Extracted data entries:

%%

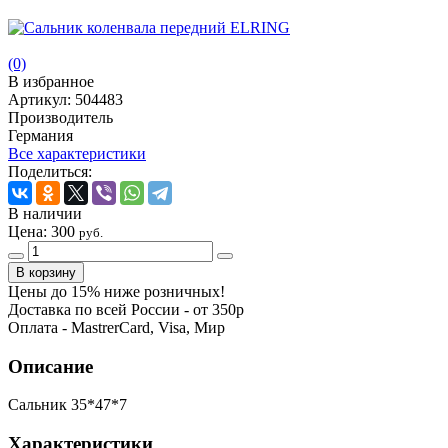
(0)
В избранное
Артикул:
504483
Производитель
Германия
Все характеристики
Поделиться:
В наличии
Цена:
300
руб.
Цены до 15% ниже розничных!
Доставка по всей России - от 350р
Оплата - MastrerCard, Visa, Мир
Описание
Сальник 35*47*7
Характеристики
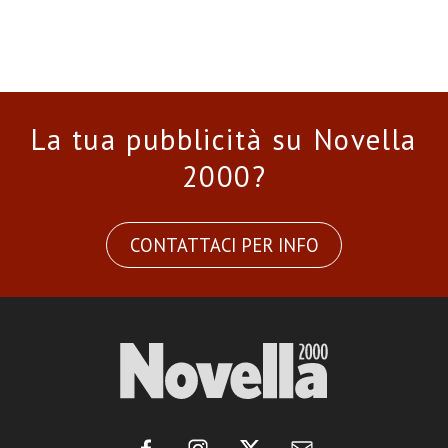
La tua pubblicità su Novella
2000?
CONTATTACI PER INFO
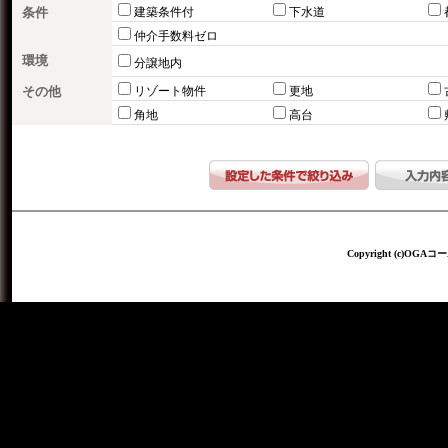
条件
建築条件付
下水道
仲介手数料ゼロ
環境
分譲地内
その他
リゾート物件
更地
角地
高台
Copyright (c)OGAコー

%%

# [How to complete this task]
Output as a JSON list of strings, one per line, the lines from the one containing "La tua pubblicità su Novella" through the end of the records, with both ends included and blank lines skipped. Leave the pictures out of the list.

# [Exercise result]
[
  "La tua pubblicità su Novella",
  "2000?",
  "CONTATTACI PER INFO",
  "条件",
  "建築条件付",
  "下水道",
  "仲介手数料ゼロ",
  "環境",
  "分譲地内",
  "その他",
  "リゾート物件",
  "更地",
  "角地",
  "高台",
  "Copyright (c)OGAコー"
]